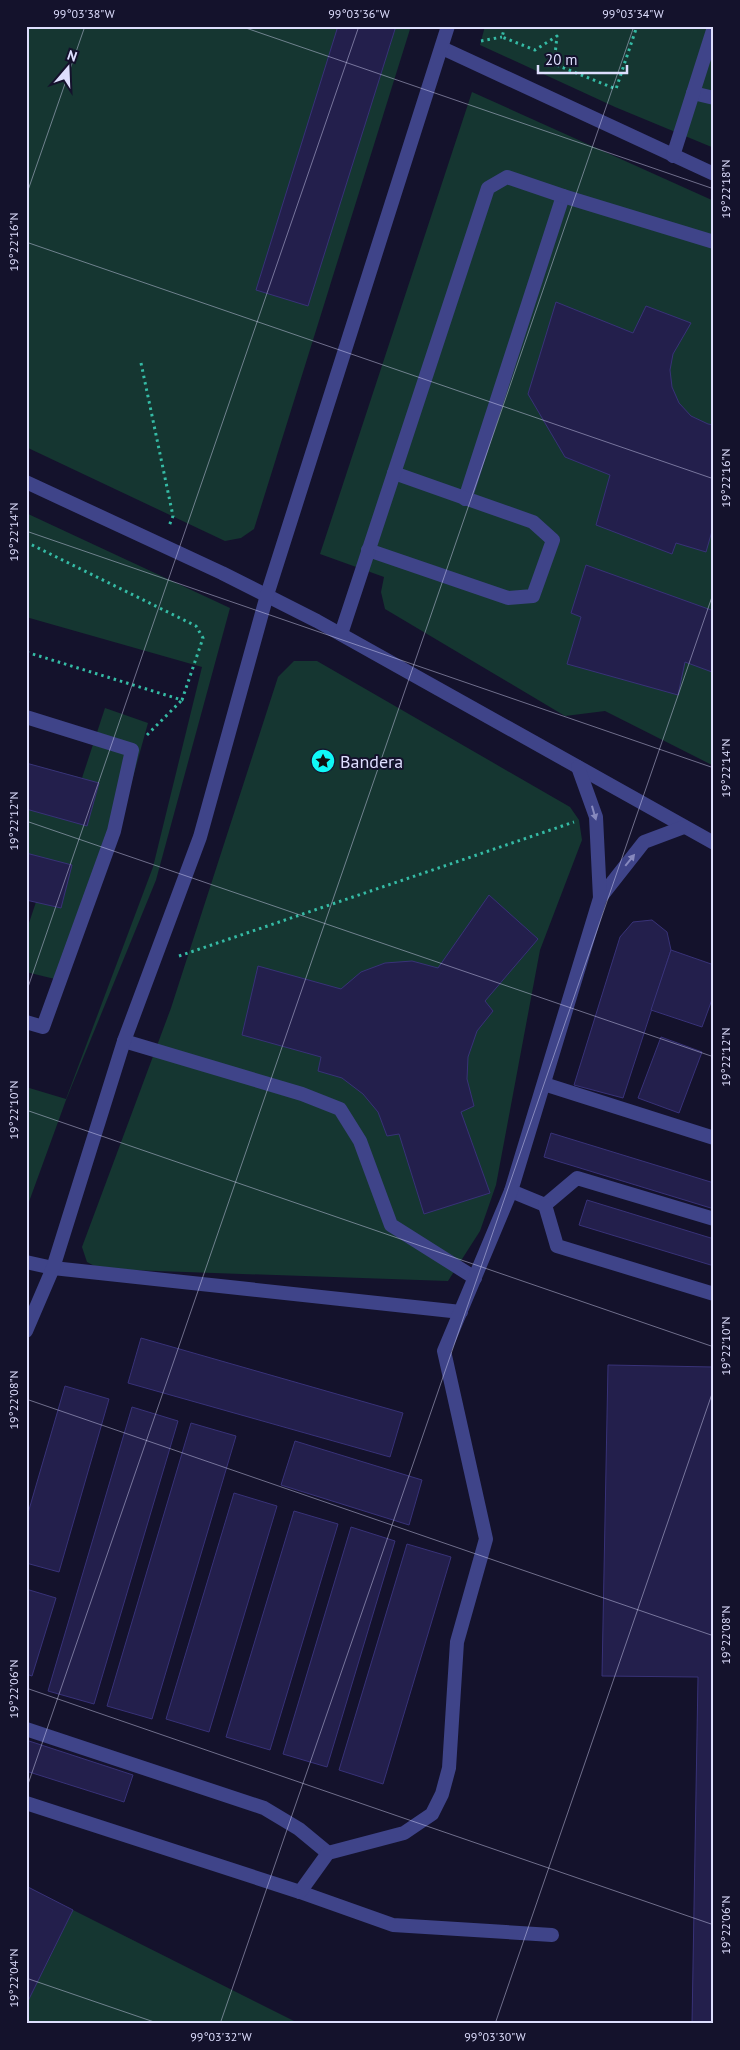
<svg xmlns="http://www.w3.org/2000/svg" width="740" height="2050" viewBox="0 0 740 2050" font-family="'PT Sans',sans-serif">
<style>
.green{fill:#153631}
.building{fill:#231f4c;stroke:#383278}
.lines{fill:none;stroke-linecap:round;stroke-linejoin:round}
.path{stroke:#35bba5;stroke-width:3;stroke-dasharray:2.5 4;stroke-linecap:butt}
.service{stroke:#3f4489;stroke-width:14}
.oneway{fill:#8789be}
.ticks{fill:none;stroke:#dedefe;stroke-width:1;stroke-opacity:0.45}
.labels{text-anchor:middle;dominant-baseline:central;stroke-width:4;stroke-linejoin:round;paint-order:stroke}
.poi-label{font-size:18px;fill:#dedefe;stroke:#14122c;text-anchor:start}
.neatline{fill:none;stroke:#dedefe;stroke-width:2}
.ticks-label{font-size:12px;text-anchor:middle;fill:#dedefe}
</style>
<rect width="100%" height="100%" fill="#14122c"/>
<g class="green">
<path d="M26 26H411L254 529 241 538 225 541 26 447Z"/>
<path d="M485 26H714V148L615 107 480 45Z"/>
<path d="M472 92 714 201V766L605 711 565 716 385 609 381 592 384 577 320 554Z"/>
<path d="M26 513 230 608 156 880 66 1100 26 1210V1087L66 1099 153 867 202 667 26 617Z"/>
<path d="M294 661H317L570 807 579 820 582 840 540 950 496 1185 480 1231 448 1281 100 1269 87 1262 82 1247 171 1008 278 677Z"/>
<path d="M105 708 148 723 115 842 59 980 26 972V932L36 902 26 900V763L82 778Z"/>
<path d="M73 1910 300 2024H26V2005Z"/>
</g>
<g class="building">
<path d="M338 26H396L308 306 256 290Z"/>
<path d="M556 302 633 333 646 306 691 323 673 354 670 370 672 387 679 403 691 416 708 424 714 425V524L706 552 676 543 672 554 596 525 610 475 565 457 528 394Z"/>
<path d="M586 565 714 611V665L712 672 685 662 678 695 567 664 581 617 571 613Z"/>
<path d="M26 763 99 783 87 826 26 809Z"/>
<path d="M26 853 72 865 61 908 26 900Z"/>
<path d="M489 895 538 939 485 1001 493 1011 477 1031 468 1057 467 1079 474 1106 461 1112 490 1193 424 1214 399 1134 387 1136 378 1112 363 1094 342 1078 318 1071 321 1057 242 1035 258 966 341 989 361 972 385 963 412 961 438 968Z"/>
<path d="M652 920 667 932 671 950 623 1098 574 1085 620 937 633 922Z"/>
<path d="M671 950 714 965V994L702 1027 651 1010Z"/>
<path d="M661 1037 702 1052 679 1113 638 1098Z"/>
<path d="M551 1133 714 1183V1209L544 1157Z"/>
<path d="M587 1200 714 1239V1266L579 1225Z"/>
<path d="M141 1338 403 1413 390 1457 128 1383Z"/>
<path d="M608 1365 714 1367V2024H692L698 1677 602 1676Z"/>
<path d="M65 1386 109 1399 59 1572 26 1563V1520Z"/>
<path d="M132 1407 178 1421 94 1704 48 1691Z"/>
<path d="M191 1423 236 1436 152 1719 107 1706Z"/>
<path d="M295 1441 422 1480 409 1525 281 1485Z"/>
<path d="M234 1493 277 1506 209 1732 166 1719Z"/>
<path d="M294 1511 338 1524 270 1750 226 1737Z"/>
<path d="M351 1527 395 1541 327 1767 283 1754Z"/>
<path d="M407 1544 451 1557 383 1784 339 1770Z"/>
<path d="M26 1589 56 1598 32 1676 26 1674Z"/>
<path d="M26 1740 133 1775 124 1802 26 1771Z"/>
<path d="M26 1886 73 1910 26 2005Z"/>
</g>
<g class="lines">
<g class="path">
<path d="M505 26 502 37 535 50 557 36 554 64 616 89 637 26"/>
<path d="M481 41 502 37"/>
<path d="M141 363 173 516 169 526"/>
<path d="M26 542 196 626 203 638 182 700 26 652"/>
<path d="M147 735 182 700"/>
<path d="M179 956 574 822"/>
</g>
<g class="service">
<path d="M442 48 714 174"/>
<path d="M693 93 714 98"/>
<path d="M673 156 714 27"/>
<path d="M26 482 222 573 317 621 714 843"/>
<path d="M465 499 563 196"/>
<path d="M368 550 508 598 533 596 553 540 533 522 394 473"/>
<path d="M341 634 488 188 507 177 563 196 714 242"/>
<path d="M26 717 132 750 114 831 43 1027 26 1022"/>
<path d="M600 898 644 842 684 827"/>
<path d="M124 1041 302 1094 340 1109 360 1141 391 1225 475 1278"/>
<path d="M544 1084 714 1138"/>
<path d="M511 1191 545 1205 577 1178 714 1219"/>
<path d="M545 1205 557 1246 714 1294"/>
<path d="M26 1262 53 1268 461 1312"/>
<path d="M26 1331 53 1268 124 1041 200 837 267 595 448 26"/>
<path d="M26 1729 264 1808 299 1829 328 1853"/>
<path d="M26 1803 300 1892 393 1925 552 1935"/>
<path d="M300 1892 328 1853 404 1833 432 1814 442 1794 449 1768 457 1642 486 1539 444 1351 511 1191 600 898 596 817 578 767"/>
</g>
</g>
<defs><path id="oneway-solid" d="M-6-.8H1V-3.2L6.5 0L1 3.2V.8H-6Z" transform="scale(1.25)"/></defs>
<g class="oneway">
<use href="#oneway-solid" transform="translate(594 813) rotate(74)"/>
<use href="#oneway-solid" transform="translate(630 860) rotate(-51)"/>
</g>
<path class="ticks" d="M240 26 714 189M26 196 85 26M26 242 714 479M26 531 714 768M26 821 714 1057M26 993 359 26M26 1110 714 1347M26 1399 714 1636M26 1688 714 1925M26 1790 634 26M26 1978 160 2024M220 2024 714 591M495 2024 714 1388"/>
<defs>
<g id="sight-disc" transform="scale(1.25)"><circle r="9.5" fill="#10f8f7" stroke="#14122c"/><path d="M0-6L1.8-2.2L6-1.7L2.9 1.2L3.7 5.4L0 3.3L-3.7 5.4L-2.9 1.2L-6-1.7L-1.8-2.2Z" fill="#111"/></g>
</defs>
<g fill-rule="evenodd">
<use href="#sight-disc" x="323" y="761"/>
</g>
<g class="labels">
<g class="poi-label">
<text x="340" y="761">Bandera</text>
</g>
</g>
<rect width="740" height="2050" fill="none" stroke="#14122c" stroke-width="55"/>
<g transform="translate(68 68) rotate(19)" stroke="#14122c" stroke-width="4" paint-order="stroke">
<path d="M0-4L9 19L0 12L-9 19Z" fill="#dedefe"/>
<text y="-8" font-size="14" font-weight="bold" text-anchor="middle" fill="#dedefe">N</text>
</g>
<path d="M538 65v8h89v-8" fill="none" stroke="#dedefe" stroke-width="2.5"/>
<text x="545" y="65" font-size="15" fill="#dedefe" stroke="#14122c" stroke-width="4" paint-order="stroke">20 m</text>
<rect x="28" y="28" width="684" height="1994" class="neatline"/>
<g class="ticks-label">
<text x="84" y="18">99°03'38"W</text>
<text x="359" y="18">99°03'36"W</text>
<text x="633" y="18">99°03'34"W</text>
<text transform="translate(726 189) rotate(-90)" y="4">19°22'18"N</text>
<text transform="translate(14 242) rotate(-90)" y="4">19°22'16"N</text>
<text transform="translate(726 478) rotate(-90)" y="4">19°22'16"N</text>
<text transform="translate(14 532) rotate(-90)" y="4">19°22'14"N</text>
<text transform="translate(726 768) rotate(-90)" y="4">19°22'14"N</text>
<text transform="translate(14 821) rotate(-90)" y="4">19°22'12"N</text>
<text transform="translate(726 1057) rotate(-90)" y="4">19°22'12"N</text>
<text transform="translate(14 1110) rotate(-90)" y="4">19°22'10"N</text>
<text transform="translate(726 1346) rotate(-90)" y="4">19°22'10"N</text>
<text transform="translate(14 1400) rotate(-90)" y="4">19°22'08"N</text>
<text transform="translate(726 1635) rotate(-90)" y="4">19°22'08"N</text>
<text transform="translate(14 1689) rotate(-90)" y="4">19°22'06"N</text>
<text transform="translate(726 1925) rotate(-90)" y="4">19°22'06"N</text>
<text transform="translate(14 1978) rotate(-90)" y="4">19°22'04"N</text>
<text x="221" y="2041">99°03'32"W</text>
<text x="495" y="2041">99°03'30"W</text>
</g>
</svg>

————————

[WORK TASK] Look for the string "lines" in the listing above and copy every line holding it.

[ANSWER BOX]
.lines{fill:none;stroke-linecap:round;stroke-linejoin:round}
<g class="lines">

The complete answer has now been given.